WHAT THE TASK ASKS: Only the closing part of the listing is wanted: reproduce exactly the line containing "neck: (1375, 408)" and all lines below it.

<<<<

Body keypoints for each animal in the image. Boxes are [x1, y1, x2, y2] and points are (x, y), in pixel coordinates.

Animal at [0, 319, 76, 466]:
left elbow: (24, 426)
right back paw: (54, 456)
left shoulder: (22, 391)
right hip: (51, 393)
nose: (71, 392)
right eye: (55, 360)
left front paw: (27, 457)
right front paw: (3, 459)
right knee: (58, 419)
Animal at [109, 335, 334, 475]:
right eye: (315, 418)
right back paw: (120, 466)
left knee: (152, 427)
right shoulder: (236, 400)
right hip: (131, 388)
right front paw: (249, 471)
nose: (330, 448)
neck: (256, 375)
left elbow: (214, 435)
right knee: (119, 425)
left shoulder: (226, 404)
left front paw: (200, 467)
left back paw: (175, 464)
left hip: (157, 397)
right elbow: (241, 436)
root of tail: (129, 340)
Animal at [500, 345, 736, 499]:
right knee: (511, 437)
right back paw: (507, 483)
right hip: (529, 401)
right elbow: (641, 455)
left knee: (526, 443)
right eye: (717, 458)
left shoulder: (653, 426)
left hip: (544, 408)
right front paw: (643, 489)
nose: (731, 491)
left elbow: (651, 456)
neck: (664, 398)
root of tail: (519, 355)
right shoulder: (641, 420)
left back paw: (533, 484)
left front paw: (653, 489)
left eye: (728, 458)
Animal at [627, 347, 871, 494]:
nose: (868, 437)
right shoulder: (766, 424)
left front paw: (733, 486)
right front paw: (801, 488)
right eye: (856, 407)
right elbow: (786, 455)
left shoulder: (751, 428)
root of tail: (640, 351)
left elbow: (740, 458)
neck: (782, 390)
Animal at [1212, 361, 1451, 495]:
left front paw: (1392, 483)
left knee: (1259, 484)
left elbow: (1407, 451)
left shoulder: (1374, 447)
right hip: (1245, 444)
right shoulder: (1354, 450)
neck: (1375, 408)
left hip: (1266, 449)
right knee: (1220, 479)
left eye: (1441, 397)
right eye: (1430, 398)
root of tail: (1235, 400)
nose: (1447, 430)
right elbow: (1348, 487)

>>>>

TASK ANSWER:
neck: (1375, 408)
left hip: (1266, 449)
right knee: (1220, 479)
left eye: (1441, 397)
right eye: (1430, 398)
root of tail: (1235, 400)
nose: (1447, 430)
right elbow: (1348, 487)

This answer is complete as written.